Meu diagnóstico sobre os que não sabem que são marxistas e, ingenuamente, desempenham tristes papéis de papagaios de bordel, é que são vítimas da síndrome do fantoche. Segundo o Aurélio, são pessoas incapazes de ação própria que, por razões diversas, falam ou procedem orientadas ou comandadas por outrem; boneco, bonifrate, palhaço, autômato títere, são sinônimos, grafados naquele dicionário. Por extensão, também chamados de polichinelos.

Se, os que por qualquer razão não sabem que fazem o jogo dos comunistas desejarem tirar isto a limpo, sugiro que façam o teste, constante do livro Cadernos da Liberdade (pág 18, 19, 20 e 21), de autoria de Sérgio Augusto Avellar Coutinho, autor consagrado como um dos mais abalizados conhecedores das doutrinas sociais e políticas contemporâneas.

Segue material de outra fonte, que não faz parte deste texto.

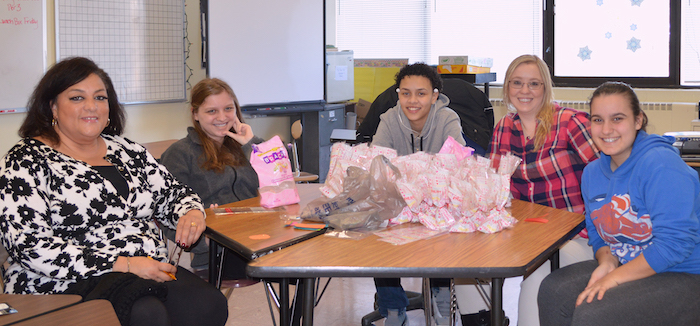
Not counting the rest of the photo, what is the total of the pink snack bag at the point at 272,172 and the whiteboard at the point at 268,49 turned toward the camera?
2

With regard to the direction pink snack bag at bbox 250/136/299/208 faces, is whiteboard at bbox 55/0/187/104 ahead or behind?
behind

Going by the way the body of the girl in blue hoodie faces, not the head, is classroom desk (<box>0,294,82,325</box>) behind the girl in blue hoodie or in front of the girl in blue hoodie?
in front

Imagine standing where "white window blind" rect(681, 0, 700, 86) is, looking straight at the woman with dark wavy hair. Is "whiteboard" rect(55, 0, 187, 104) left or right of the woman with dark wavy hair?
right

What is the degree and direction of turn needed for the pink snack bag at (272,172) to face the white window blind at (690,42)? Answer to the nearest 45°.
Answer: approximately 135° to its left

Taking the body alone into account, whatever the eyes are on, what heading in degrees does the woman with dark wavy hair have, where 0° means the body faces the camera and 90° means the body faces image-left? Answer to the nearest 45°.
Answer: approximately 315°

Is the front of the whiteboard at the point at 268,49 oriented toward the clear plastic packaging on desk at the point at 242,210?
yes

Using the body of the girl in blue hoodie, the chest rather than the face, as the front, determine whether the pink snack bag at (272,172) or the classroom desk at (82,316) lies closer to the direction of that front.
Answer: the classroom desk
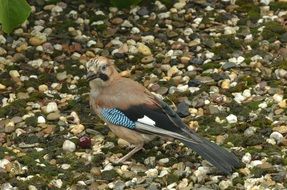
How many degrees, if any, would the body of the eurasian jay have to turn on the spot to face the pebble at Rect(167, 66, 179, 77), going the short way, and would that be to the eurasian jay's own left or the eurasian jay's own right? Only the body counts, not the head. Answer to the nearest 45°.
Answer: approximately 90° to the eurasian jay's own right

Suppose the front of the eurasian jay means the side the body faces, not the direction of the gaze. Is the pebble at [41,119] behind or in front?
in front

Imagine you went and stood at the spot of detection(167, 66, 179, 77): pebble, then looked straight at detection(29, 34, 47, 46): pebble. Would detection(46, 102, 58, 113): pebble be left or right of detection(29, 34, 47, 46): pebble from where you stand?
left

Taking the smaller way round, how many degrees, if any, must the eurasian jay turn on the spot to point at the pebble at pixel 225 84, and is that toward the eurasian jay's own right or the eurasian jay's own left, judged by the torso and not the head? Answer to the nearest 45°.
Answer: approximately 135° to the eurasian jay's own right

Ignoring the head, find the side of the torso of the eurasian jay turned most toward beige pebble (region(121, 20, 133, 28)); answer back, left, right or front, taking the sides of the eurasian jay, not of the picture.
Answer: right

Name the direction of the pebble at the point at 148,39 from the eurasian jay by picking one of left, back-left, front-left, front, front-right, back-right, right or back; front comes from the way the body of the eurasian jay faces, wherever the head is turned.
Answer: right

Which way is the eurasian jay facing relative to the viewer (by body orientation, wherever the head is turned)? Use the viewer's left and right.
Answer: facing to the left of the viewer

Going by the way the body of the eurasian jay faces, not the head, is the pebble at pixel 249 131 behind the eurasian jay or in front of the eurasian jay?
behind

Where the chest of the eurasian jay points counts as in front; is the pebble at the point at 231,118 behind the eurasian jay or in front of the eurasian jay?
behind

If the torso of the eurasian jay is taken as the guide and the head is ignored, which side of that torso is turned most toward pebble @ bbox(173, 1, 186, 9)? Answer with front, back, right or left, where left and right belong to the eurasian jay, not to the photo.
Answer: right

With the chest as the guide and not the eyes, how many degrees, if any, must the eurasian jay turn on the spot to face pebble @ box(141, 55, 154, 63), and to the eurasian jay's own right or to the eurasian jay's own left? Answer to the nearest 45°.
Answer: approximately 90° to the eurasian jay's own right

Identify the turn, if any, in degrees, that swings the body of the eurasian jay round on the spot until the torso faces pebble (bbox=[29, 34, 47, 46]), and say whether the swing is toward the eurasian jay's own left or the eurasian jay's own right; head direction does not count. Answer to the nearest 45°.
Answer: approximately 45° to the eurasian jay's own right

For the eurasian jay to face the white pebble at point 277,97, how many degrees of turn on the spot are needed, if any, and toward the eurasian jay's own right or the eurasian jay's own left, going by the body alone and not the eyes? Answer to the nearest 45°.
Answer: approximately 135° to the eurasian jay's own right

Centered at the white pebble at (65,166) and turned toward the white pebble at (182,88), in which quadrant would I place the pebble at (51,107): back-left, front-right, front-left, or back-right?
front-left

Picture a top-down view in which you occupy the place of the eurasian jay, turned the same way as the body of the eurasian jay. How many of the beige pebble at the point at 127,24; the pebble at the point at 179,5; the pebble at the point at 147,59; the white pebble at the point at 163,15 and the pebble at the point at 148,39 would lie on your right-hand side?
5

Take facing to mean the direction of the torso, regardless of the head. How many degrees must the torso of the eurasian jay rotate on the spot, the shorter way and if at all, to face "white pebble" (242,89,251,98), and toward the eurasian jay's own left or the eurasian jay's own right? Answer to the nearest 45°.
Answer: approximately 135° to the eurasian jay's own right

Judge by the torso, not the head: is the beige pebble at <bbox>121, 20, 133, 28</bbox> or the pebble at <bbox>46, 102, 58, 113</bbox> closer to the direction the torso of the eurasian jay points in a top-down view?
the pebble
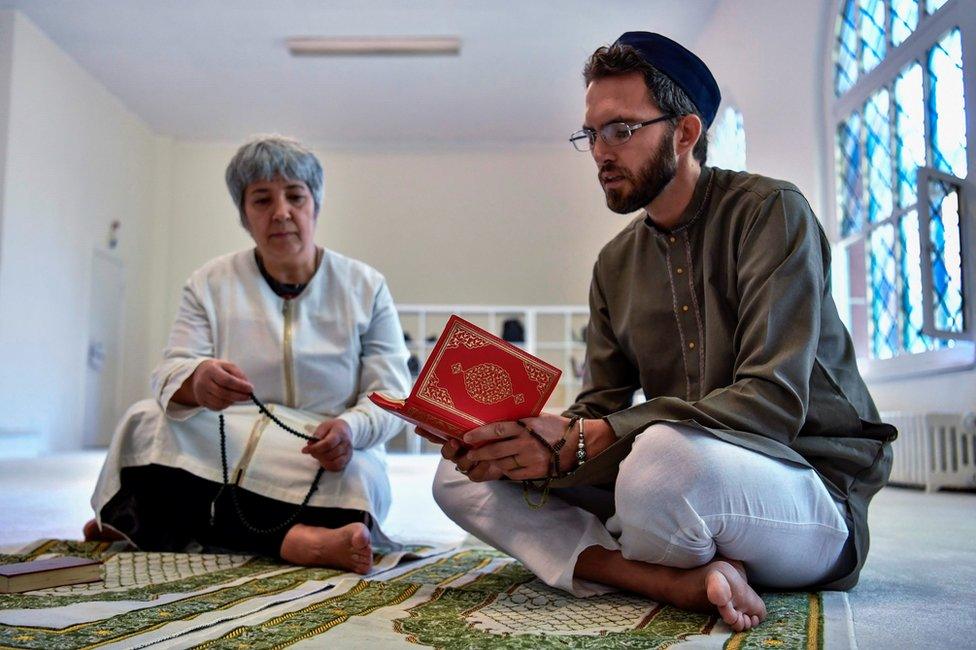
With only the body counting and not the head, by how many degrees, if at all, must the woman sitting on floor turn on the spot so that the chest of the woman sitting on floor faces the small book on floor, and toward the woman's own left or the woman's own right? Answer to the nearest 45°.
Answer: approximately 45° to the woman's own right

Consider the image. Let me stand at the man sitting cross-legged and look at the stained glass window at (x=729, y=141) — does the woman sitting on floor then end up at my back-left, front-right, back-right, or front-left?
front-left

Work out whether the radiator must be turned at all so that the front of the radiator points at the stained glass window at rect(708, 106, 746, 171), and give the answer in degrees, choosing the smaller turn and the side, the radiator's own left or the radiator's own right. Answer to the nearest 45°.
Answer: approximately 90° to the radiator's own right

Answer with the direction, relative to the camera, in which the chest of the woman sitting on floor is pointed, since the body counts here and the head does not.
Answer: toward the camera

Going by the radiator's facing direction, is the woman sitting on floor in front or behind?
in front

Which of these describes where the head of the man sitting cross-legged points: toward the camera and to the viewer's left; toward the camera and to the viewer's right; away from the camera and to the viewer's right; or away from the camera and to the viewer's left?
toward the camera and to the viewer's left

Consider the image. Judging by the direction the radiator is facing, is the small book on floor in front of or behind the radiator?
in front

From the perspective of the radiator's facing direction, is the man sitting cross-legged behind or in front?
in front

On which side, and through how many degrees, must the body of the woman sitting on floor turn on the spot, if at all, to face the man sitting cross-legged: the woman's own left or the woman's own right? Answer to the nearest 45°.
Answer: approximately 45° to the woman's own left

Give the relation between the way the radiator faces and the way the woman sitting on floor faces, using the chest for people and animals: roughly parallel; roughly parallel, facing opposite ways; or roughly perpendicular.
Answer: roughly perpendicular

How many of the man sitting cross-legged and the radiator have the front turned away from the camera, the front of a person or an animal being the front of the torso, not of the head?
0

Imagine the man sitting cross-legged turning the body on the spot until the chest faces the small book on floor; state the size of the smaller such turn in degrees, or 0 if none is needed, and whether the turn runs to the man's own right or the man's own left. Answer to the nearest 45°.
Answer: approximately 45° to the man's own right

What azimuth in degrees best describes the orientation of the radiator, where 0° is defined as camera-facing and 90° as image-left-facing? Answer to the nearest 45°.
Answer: approximately 45°

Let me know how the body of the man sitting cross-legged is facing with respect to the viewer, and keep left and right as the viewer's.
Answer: facing the viewer and to the left of the viewer

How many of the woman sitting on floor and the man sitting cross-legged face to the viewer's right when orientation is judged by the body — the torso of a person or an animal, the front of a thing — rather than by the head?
0

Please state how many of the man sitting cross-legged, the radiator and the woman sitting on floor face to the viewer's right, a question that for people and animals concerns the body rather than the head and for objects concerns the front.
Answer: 0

Finalizo, indicando uma leitura complementar bastante esclarecedora: a página Internet: http://www.exercito.gov.br/02ingr/Profmili.htm. Seu conhecimento muito auxiliará na compreensão de leigos, palpiteiros, aos interessados no assunto e, quem sabe? a muitos que somente se lembram dos soldados e os reverenciam quando, em perigo, precisam da proteção ou dos prestimosos serviços deles. Mesmo que seja só para usufruírem dos seus ofícios subsidiários.


O autor, Coronel R/1 do Exército é bacharel em Ciências Sociais, pela então Universidade do Estado da Guanabara e estudioso da Guerra Revolucionária.